The EU now faces "a period of difficulty", he said.
"In working in our own interests, and the Union's interests, we must not act in a way which undermines the EU's strengths and the achievements of five decades."
Ex-Tory leader Iain Duncan Smith, who helped to orchestrate vote after vote against his own side on the Maastricht Bill in 1992 and 1993, argued that if the treaty was not dead, the British people should be allowed a vote to "kill it off".
Labour left-winger Dennis Skinner urged Mr Straw to send the EU leaders a copy of Monty Pythons Dead Parrot sketch, saying the treaty was "deceased, it's kaput - it is no more".
The Conservatives' most senior pro-European, Kenneth Clarke, said it was "common sense" not to reintroduce the bill or to ratify the treaty.
He urged Mr Straw to tell the other governments to "forget about rule changes" and to live with the treaties of Nice and others "and to get on with the real business of the union".

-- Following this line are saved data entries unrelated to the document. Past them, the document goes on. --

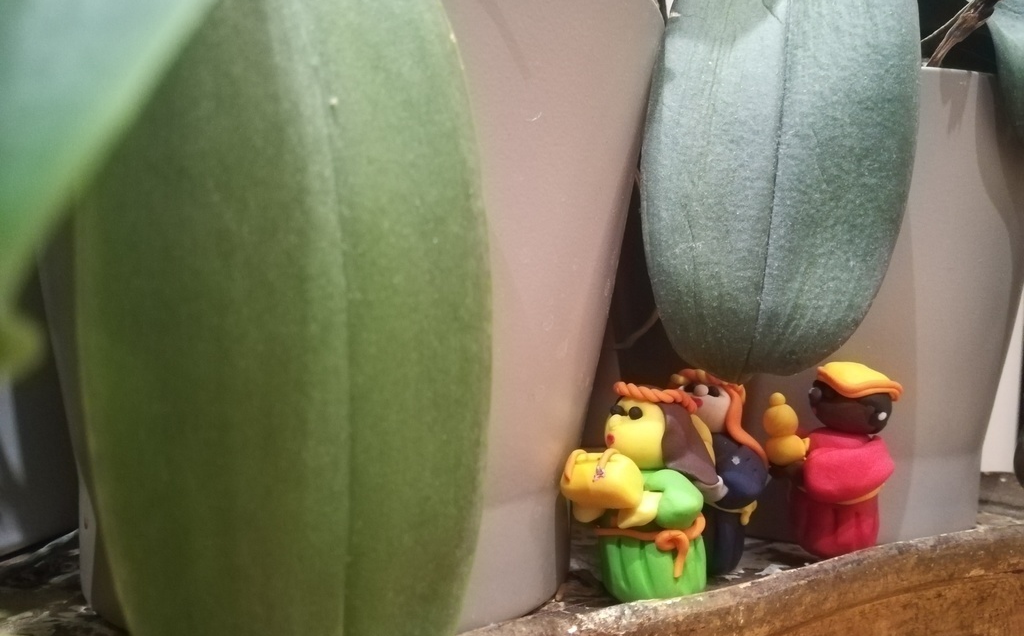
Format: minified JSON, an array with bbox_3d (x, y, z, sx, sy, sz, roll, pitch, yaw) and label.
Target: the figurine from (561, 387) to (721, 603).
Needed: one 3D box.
[{"bbox_3d":[0.029,0.036,0.168,0.029,0.046,0.028,1,1,-30],"label":"figurine"}]

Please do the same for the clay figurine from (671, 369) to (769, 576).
[{"bbox_3d":[0.047,0.036,0.184,0.030,0.047,0.027,2,1,26],"label":"clay figurine"}]

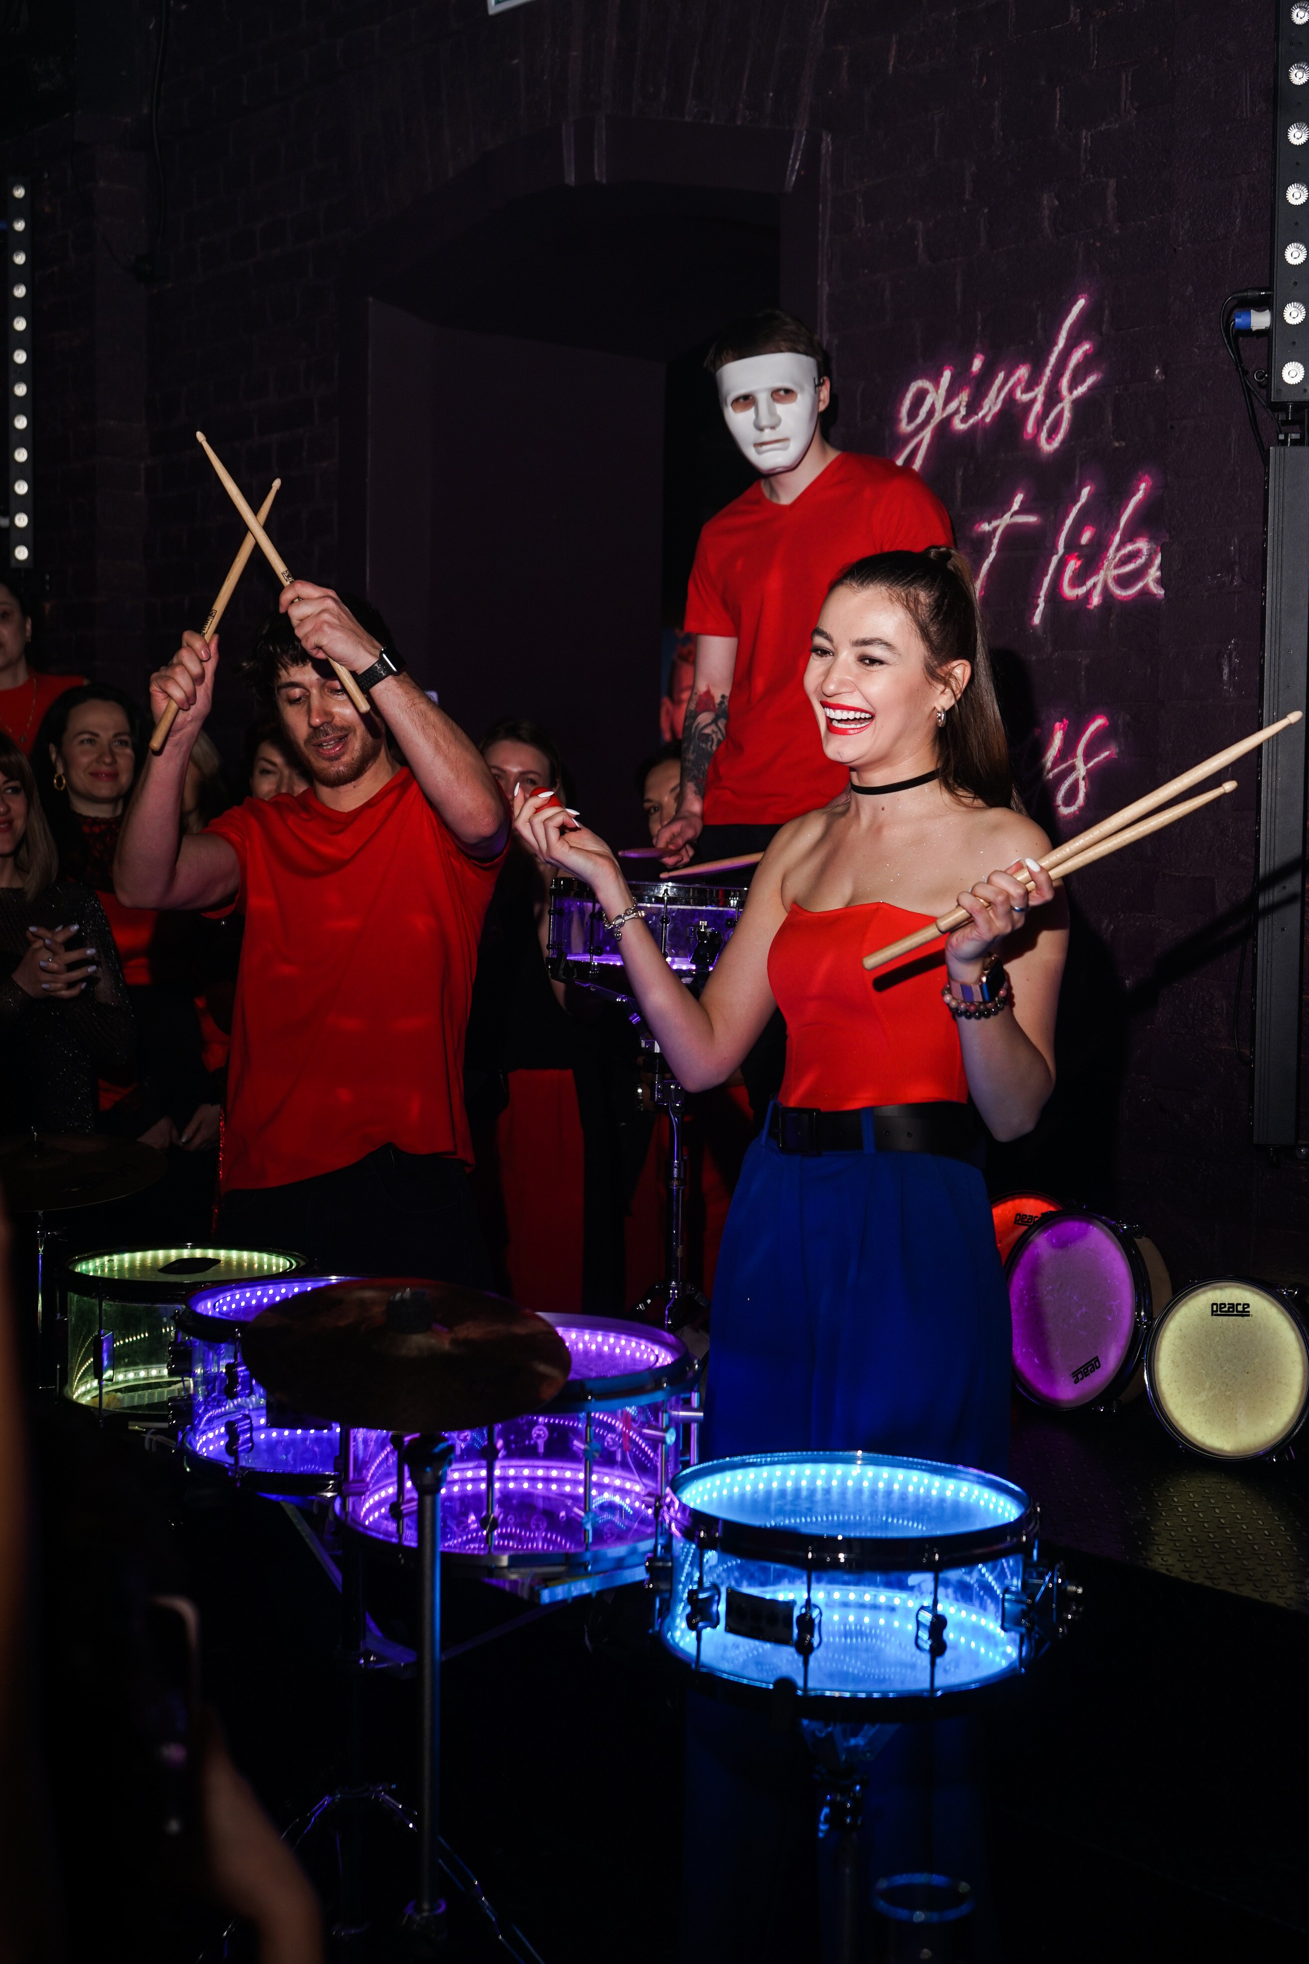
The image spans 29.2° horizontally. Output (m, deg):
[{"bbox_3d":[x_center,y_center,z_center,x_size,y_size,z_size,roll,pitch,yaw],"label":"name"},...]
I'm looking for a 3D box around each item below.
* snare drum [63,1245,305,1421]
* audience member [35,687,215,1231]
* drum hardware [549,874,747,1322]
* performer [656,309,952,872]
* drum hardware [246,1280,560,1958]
[{"bbox_3d":[-0.616,0.466,3.306,0.330,0.190,0.330,0,4,-9],"label":"snare drum"},{"bbox_3d":[-0.978,0.232,4.700,0.460,1.572,0.320,-1,4,-18],"label":"audience member"},{"bbox_3d":[0.022,0.260,3.920,0.420,0.866,0.420,1,4,0],"label":"drum hardware"},{"bbox_3d":[0.228,-0.235,4.207,0.520,1.820,0.400,2,4,27],"label":"performer"},{"bbox_3d":[-0.235,0.733,2.460,0.430,0.876,0.430,1,4,0],"label":"drum hardware"}]

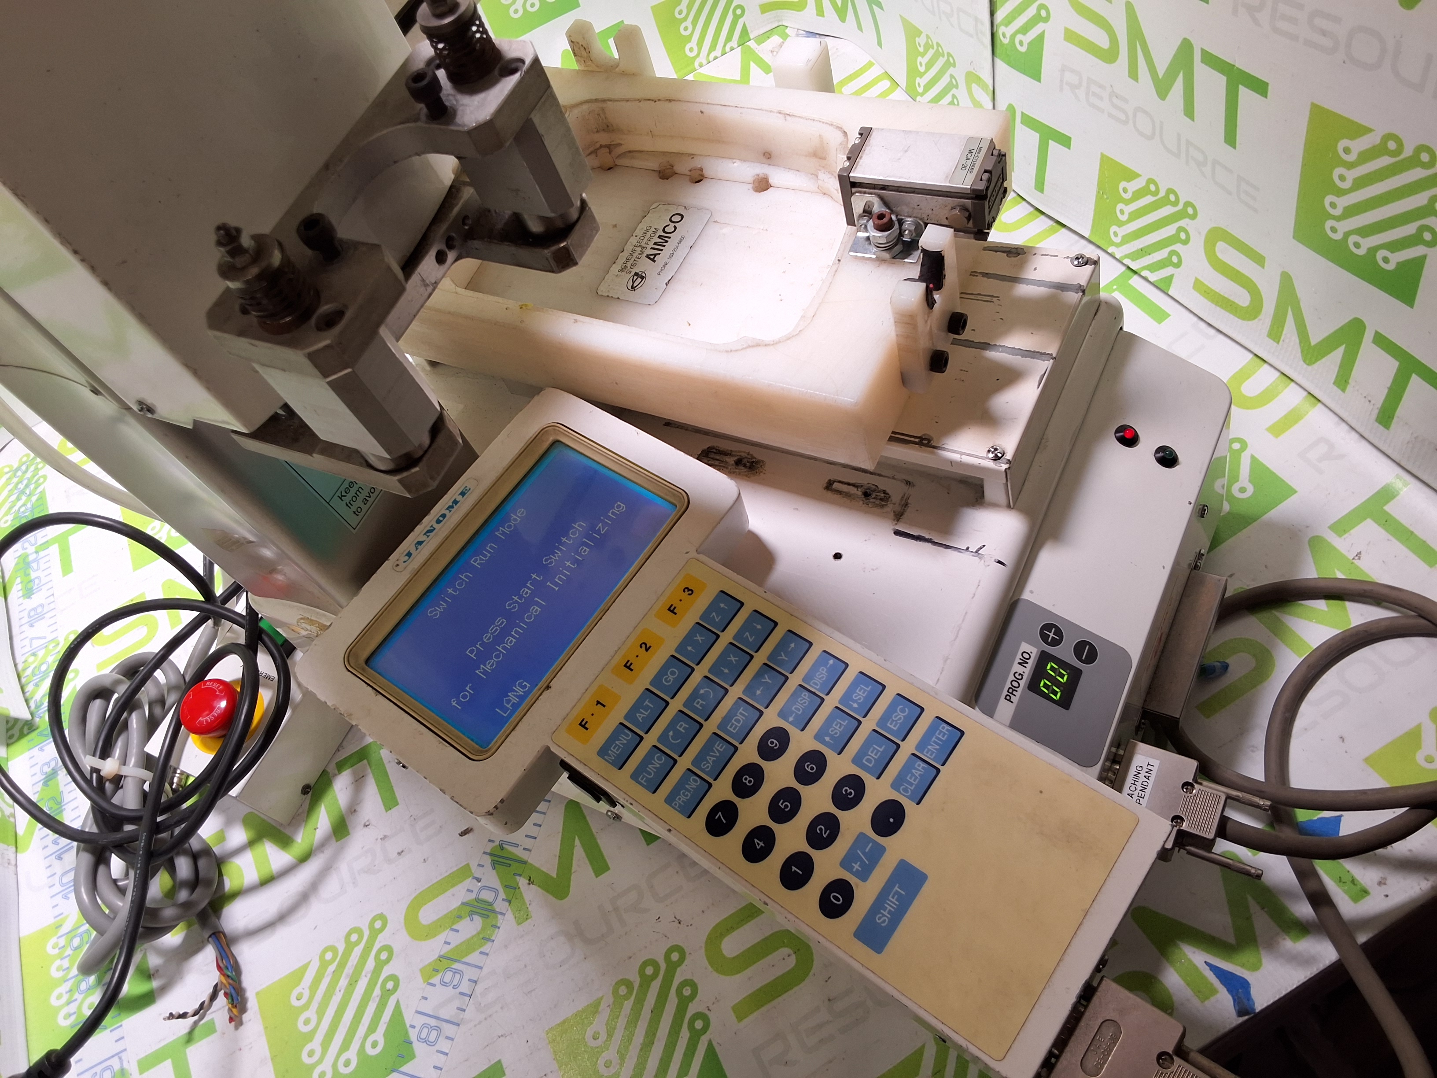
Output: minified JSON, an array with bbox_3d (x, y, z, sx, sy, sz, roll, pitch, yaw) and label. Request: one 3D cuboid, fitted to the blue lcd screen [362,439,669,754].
[{"bbox_3d":[-0.074,0.017,0.443,0.063,0.007,0.114,29,71,25],"label":"blue lcd screen"}]

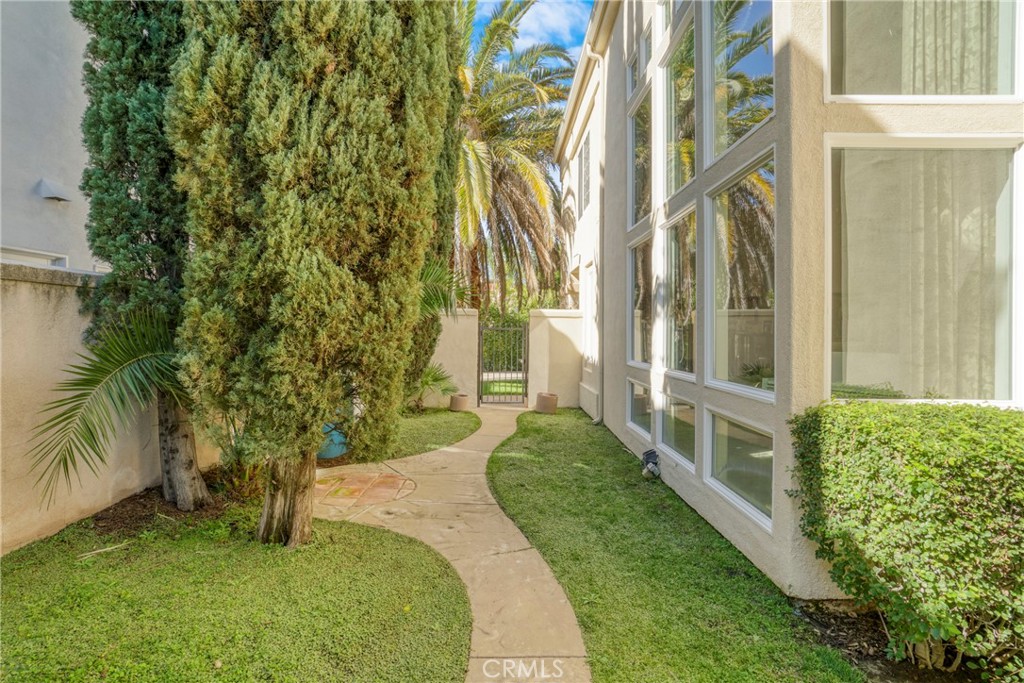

EU trade commissioner Peter Mandelson, an ex-Labour MP and close confidant of Tony Blair, said he would like the British government to "hold fire" on any decision until after the summit.
But he said the challenges of trying to revive the constitution gave Mr Blair a "fresh calling" and predicted it would allow him to stay on as prime minister for two or three more years.
A French spokesman said Britain would bear "great responsibility" for finding a way out of the crisis when it took over the rotating presidency of the EU on 1 July.